Virus chinois

Le 30 octobre Xi Jinping ne s’est pas déplacé à Rome, pour la réunion au sommet des dirigeants du G20. Deux jours plus tôt c’est un communiqué du ministère chinois des Affaires étrangères, en date du 28, qui avisait en effet que sa participation se réduirait à une vidéoconférence. Il en irait de même pour la rencontre de Glasgow sur le Climat. S’agissant de celle-ci, son désaccord l’oppose aux grands pays engagés dans les idées à la mode, destinées à la sauvegarde de la Planète. Et la contribution concrète considérable du pays à la pollution mondiale reflète à cet égard le désintérêt de son régime.

Reste, indice plus préoccupant encore, qu’on ne prévoit plus sa venue au Sénégal pour le troisième sommet Chine-Afrique. C’est à distance, et sans s’exposer à la contagion par une présence physique qu’il entend exercer le rayonnement de l’Empire du milieu. Celle-ci se manifeste par plus de 12 000 projets, mis en route dans 165 pays, et par plus de 800 milliards de dettes, assorties de clauses léonines qui commencent à se concrétiser, telles que la cession de terres ou la concession de 99 ans accordée fin 2017 à la société d’État chinoise China Merchants Port Holdings sur le port de Hambantota, au Sri Lanka – face à l’Inde. La dette d’un pays chaotique comme le Soudan, évaluée aujourd’hui à 209 % de sa richesse nationale, sans véritables garanties, l’expose à toutes les contraintes. De nombreux pays surendettés, en Amérique latine et surtout en Afrique, l’ont été avec la complicité de dirigeants corrompus. Un procès retentissant se déroule ainsi au Mozambique qui les met en accusation, mais combien d’autres restent impunis.

Quant au créancier de Pékin, c’est par l’intermédiaire opaque de 300 institutions étatiques, toutes contrôlées par le parti communiste qu’il développe sa mainmise.

Xi Jinping n’apparaît lui-même qu’à bon escient, pour être applaudi et parfois pour menacer.

Peu perméable aux tentatives de dégel, le chef communiste se déplace donc de moins en moins personnellement à l’étranger, attitude commune aux dictateurs paranoïaques du XXe siècle, tel Staline.

Âgé de 68 ans, Chef de l’État, président de la Commission militaire centrale et secrétaire général du parti communiste, sans doute est-il absorbé par des tâches plus urgentes à ses yeux que de rencontrer d’oiseux dirigeants suspects de démocratie, voire de sympathie pour la réadmission officielle de Taïwan dans le concert des nations, et notamment dans les instances destinées à la lutte mondiale contre la pandémie.

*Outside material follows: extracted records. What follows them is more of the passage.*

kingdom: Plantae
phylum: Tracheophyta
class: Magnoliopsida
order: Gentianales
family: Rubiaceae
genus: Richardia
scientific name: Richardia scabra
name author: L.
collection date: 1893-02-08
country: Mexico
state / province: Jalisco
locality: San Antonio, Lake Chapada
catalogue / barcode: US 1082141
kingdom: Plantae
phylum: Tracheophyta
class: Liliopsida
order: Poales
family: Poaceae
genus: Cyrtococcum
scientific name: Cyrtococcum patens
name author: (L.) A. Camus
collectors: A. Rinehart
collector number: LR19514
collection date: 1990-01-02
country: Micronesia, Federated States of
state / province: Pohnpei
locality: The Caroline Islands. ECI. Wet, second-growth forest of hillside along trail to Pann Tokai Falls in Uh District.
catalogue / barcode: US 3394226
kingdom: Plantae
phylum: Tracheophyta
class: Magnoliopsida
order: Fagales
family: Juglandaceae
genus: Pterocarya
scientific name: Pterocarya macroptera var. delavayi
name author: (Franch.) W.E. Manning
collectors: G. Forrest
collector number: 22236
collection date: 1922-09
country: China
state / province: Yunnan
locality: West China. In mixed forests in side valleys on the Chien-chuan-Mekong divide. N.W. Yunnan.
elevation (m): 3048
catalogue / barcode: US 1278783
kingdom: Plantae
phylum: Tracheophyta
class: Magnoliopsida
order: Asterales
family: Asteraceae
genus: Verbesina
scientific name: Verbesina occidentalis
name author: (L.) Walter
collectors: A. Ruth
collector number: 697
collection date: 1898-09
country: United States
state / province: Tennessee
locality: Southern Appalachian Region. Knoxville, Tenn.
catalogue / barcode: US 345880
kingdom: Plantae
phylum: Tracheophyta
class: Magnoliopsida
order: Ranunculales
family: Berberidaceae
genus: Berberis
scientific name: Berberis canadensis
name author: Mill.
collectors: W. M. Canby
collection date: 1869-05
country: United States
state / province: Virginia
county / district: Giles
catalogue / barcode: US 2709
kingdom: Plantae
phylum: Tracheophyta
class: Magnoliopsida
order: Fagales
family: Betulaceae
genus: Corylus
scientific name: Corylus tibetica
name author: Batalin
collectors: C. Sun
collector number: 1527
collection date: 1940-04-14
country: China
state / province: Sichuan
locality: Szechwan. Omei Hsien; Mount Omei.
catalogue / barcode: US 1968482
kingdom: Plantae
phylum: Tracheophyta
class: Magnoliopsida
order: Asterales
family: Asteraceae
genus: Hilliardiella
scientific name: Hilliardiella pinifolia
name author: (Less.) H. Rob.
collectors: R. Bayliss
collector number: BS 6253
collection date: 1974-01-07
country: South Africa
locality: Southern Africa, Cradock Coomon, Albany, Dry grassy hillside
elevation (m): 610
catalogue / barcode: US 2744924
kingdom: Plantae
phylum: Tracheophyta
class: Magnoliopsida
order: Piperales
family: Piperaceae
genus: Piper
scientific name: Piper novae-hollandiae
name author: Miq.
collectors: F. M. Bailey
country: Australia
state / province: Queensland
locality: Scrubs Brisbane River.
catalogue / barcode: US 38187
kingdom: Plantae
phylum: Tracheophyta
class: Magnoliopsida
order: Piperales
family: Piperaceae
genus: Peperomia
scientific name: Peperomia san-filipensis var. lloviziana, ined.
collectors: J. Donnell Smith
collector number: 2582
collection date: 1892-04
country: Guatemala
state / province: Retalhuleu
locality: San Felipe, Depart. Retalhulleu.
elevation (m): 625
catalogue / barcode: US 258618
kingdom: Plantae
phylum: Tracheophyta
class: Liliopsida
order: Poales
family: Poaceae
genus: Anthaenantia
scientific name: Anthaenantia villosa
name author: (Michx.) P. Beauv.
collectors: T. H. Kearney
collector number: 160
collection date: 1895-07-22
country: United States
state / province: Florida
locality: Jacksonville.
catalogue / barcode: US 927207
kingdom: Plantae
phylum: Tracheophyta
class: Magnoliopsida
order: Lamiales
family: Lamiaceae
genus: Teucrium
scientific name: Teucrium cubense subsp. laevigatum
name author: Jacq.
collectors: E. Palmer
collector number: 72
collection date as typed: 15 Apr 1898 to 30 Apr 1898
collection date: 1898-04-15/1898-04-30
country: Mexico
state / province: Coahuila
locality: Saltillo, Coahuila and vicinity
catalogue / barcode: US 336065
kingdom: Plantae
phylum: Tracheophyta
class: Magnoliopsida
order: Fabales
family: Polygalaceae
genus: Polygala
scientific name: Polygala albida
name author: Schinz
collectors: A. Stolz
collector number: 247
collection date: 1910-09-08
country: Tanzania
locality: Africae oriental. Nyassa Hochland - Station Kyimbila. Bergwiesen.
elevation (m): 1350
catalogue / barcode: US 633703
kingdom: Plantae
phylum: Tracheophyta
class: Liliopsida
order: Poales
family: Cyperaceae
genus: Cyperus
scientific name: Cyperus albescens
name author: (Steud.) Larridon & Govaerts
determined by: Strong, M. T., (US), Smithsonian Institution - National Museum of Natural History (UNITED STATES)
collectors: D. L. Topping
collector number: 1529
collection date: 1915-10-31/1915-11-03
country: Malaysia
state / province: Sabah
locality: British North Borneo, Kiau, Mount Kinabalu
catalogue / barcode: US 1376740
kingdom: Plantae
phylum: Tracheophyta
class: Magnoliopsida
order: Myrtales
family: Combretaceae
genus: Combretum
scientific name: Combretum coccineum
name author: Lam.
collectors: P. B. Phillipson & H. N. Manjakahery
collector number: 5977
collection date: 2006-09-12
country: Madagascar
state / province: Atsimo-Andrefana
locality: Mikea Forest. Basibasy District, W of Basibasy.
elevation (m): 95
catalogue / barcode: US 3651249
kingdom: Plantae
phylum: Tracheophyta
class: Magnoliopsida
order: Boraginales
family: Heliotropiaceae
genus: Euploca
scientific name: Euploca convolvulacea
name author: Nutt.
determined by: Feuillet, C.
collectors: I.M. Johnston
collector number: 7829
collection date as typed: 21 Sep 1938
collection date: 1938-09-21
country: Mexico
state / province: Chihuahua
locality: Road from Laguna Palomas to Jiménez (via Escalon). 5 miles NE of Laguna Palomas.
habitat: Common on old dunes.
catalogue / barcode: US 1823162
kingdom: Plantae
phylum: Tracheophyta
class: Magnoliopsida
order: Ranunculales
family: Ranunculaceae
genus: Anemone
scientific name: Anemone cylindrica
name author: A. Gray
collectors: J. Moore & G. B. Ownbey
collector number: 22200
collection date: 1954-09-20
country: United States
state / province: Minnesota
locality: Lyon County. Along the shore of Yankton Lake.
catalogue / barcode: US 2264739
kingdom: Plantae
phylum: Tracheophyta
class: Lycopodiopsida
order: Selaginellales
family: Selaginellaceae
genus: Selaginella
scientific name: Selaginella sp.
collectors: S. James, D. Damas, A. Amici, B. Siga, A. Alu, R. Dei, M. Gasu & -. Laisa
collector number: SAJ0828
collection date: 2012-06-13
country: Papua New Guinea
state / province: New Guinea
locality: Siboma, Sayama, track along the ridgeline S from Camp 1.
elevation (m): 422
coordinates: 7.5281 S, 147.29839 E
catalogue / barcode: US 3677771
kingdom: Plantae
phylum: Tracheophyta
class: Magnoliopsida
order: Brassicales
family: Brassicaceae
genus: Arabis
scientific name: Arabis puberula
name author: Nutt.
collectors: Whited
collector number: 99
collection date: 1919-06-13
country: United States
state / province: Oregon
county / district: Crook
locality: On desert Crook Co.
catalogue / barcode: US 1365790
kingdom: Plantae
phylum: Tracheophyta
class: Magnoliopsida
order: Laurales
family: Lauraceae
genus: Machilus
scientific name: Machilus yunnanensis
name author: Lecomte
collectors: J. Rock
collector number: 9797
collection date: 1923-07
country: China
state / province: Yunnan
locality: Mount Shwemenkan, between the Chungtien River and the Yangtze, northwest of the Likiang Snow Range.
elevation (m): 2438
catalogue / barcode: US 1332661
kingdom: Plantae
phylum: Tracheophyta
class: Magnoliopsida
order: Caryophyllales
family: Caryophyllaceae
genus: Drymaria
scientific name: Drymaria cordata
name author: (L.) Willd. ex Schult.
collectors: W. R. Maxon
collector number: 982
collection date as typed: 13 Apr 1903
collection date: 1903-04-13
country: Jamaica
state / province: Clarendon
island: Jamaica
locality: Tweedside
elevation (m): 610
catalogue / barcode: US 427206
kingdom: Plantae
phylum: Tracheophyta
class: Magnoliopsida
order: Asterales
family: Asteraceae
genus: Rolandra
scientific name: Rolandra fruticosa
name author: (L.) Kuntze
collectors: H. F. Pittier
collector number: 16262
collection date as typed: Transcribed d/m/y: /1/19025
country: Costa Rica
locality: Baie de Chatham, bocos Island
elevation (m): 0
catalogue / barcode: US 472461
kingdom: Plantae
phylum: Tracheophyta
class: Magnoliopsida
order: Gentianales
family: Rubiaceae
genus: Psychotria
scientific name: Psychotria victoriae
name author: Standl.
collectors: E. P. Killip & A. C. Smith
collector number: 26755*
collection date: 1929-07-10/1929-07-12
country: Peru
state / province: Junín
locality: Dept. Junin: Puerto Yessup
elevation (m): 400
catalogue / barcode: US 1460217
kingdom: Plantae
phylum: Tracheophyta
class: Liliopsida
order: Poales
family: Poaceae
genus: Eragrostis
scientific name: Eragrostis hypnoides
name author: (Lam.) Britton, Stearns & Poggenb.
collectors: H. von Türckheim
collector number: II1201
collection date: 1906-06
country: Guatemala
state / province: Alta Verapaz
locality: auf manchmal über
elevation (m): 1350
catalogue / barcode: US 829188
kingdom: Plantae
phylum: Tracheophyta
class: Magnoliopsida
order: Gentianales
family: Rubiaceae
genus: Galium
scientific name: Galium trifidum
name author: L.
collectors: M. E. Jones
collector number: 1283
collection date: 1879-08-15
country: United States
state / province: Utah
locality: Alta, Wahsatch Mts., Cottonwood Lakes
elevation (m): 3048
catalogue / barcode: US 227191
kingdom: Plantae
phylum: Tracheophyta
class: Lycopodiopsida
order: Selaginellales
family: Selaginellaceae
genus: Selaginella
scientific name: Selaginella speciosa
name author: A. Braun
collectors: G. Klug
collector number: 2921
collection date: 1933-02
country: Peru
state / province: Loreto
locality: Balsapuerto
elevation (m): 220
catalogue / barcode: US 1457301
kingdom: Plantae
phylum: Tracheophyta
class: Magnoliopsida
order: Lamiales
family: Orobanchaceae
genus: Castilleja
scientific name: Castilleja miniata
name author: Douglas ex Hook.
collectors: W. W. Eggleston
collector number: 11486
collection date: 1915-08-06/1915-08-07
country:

L’absence du chef communiste chinois Xi Jinping est finalement parvenue à jeter un froid. « Il n’est, disait Witold Gombrowicz, de si bonne ambiance qu’on ne puisse gâcher ».

Xi avait pourtant mis à profit son intervention pour faire un monologue en forme de tribune supposée refléter ses bonnes intentions, vantées par l’agence Xinhua.

Selon son ministère des Affaires étrangères, son pays aurait donc procuré à ce jour plus de 1,6 milliard de doses de vaccin contre le coronavirus à plus d’une centaine de pays et organisations internationales. Et, sur l’ensemble de l’année 2021, c’est plus de 2 milliards de doses qui devraient ainsi être généreusement fournies au reste du monde. Merci qui ?

Le camarade Xi propose aussi un soutien financier à la campagne mondiale de vaccination. Sans surprise sa bonté se propose d’aider ainsi les pays pauvres, dont des dizaines d’entre eux sont déjà criblés de dettes détenues par Pékin. Il souligne avec emphase la nécessité de soutenir l’Organisation mondiale du commerce, dont le directeur général éthiopien, élu pour 5 ans en mai 2017, est son obligé le Dr Tedros Adhanom Ghebreyesus.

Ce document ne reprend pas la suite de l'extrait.